The establishment is operating a hospital in its front entrance and allowing scores of aid workers, journalists and others to camp out on its grounds.

“A hotel has to be like a father, mother, everything at the same time,” said its Haitian general manager, Frantz Rimpel, who began at the establishment washing dishes 42 years ago.

He and the Villa Creole staff have lived through their fair share of crises in the poor Caribbean state — the fall of governments and devastation of hurricanes — but nothing quite like this.

Tens of thousands of Haitians are feared dead after Tuesday's powerful earthquake, and countless more are hurt or homeless.

“When (President Jean-Bertrand) Aristide was thrown out in 2004, it was tough. An Italian journalist had toothache, and when I took him to see a doctor, they nearly killed us at a roadblock,” he said. “But this earthquake overshadows everything. We were totally unprepared.”

Like many of the buildings in the upscale Petionville district of Port-au-Prince, the hotel has taken a big hit from Tuesday's disaster, its central structure crushed.

Beautiful paintings and carvings lie covered in dust and cement blocks.
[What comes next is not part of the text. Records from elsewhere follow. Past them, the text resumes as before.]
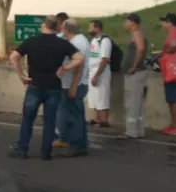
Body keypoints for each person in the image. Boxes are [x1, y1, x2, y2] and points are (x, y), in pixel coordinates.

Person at [9, 15, 85, 160]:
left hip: (35, 85)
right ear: (57, 27)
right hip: (54, 86)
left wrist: (22, 76)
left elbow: (13, 57)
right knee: (50, 121)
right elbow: (79, 58)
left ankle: (22, 148)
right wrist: (65, 67)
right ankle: (46, 152)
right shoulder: (62, 44)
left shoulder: (31, 41)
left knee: (28, 119)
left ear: (43, 25)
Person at [53, 20, 90, 155]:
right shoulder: (79, 40)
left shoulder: (77, 43)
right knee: (71, 115)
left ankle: (78, 146)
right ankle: (70, 141)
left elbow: (79, 65)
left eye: (63, 28)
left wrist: (73, 85)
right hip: (71, 84)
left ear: (67, 29)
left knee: (75, 118)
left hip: (75, 85)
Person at [117, 13, 150, 140]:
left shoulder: (137, 33)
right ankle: (138, 130)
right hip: (137, 73)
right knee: (137, 103)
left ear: (132, 22)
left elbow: (140, 49)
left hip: (135, 74)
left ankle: (132, 131)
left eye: (126, 22)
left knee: (132, 102)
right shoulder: (138, 33)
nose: (124, 24)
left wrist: (134, 66)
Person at [86, 20, 112, 127]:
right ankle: (96, 117)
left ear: (97, 28)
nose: (89, 29)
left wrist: (97, 74)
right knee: (94, 96)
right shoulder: (93, 41)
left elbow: (104, 59)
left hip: (101, 72)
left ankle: (104, 119)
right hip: (92, 71)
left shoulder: (105, 41)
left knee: (102, 95)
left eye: (91, 27)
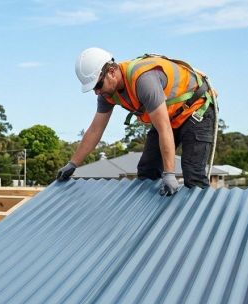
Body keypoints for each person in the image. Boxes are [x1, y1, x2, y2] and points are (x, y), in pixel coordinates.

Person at [56, 48, 217, 195]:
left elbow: (164, 129)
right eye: (94, 89)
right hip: (170, 116)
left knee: (193, 176)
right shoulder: (107, 94)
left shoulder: (143, 80)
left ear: (111, 71)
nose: (97, 92)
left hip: (196, 111)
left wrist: (169, 173)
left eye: (98, 85)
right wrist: (73, 163)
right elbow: (95, 130)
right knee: (147, 171)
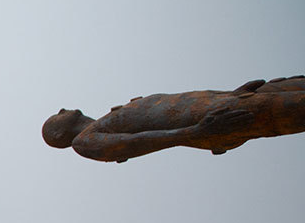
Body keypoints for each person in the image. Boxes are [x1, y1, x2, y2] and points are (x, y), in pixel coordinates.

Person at [42, 75, 305, 162]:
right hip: (220, 119)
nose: (62, 109)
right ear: (57, 134)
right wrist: (198, 131)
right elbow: (140, 142)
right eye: (56, 116)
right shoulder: (85, 142)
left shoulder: (106, 119)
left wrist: (228, 94)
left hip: (227, 103)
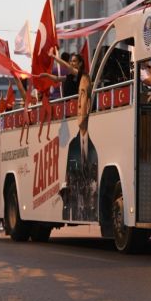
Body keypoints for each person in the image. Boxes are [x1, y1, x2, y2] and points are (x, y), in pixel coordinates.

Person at [62, 74, 98, 221]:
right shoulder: (73, 146)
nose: (77, 104)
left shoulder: (95, 149)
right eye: (77, 96)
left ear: (88, 105)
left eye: (82, 96)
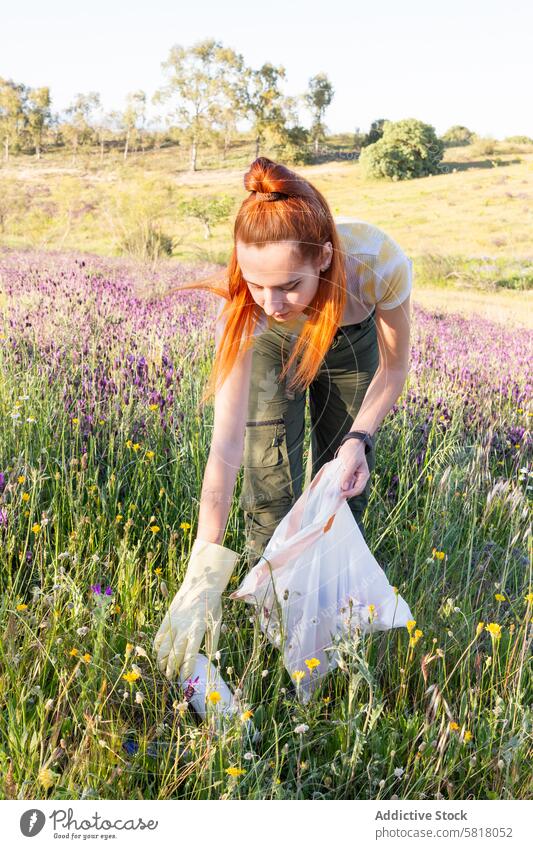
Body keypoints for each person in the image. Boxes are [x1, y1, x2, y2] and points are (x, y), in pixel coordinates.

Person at [154, 156, 412, 681]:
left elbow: (395, 366)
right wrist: (202, 575)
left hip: (350, 343)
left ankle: (328, 615)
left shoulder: (375, 262)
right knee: (269, 478)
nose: (271, 301)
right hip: (276, 352)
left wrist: (358, 439)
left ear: (322, 257)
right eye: (255, 284)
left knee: (342, 484)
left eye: (288, 285)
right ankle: (269, 624)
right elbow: (225, 450)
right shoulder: (252, 306)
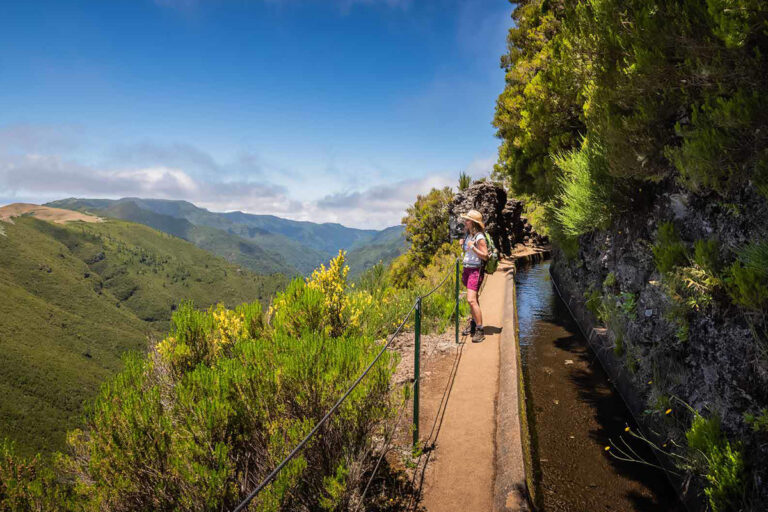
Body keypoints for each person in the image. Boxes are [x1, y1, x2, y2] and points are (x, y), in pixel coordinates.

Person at [459, 210, 488, 342]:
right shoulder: (469, 236)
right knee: (473, 299)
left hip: (475, 271)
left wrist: (473, 247)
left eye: (468, 220)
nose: (466, 222)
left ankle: (480, 330)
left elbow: (485, 256)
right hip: (467, 269)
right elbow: (468, 253)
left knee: (471, 300)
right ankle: (473, 325)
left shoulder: (479, 237)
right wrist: (463, 246)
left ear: (474, 223)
No staff members were hurt in the destruction, although like all Haitians at this time of national disaster, most have lost relatives and friends.

In the first few days, the hotel simply — and generously — left its doors open, allowing foreign aid workers, correspondents and others with nowhere to go to come in for free. A generator kept power up, and an Internet service was occasionally conjured up from somewhere.

When one aid group started handing out medicine and bandages to the injured, word spread, and soon scores of Haitians began to gather outside the front entrance. Some died, and their bodies were left lying in the road.

Overwhelmed by the scale of the injuries coming to them — gashes, internal bleeding, trauma, broken limbs — workers from aid groups Hope for Haiti and the International Medical Corps, both based at the hotel, went out on Thursday in search of facilities to carry out operations.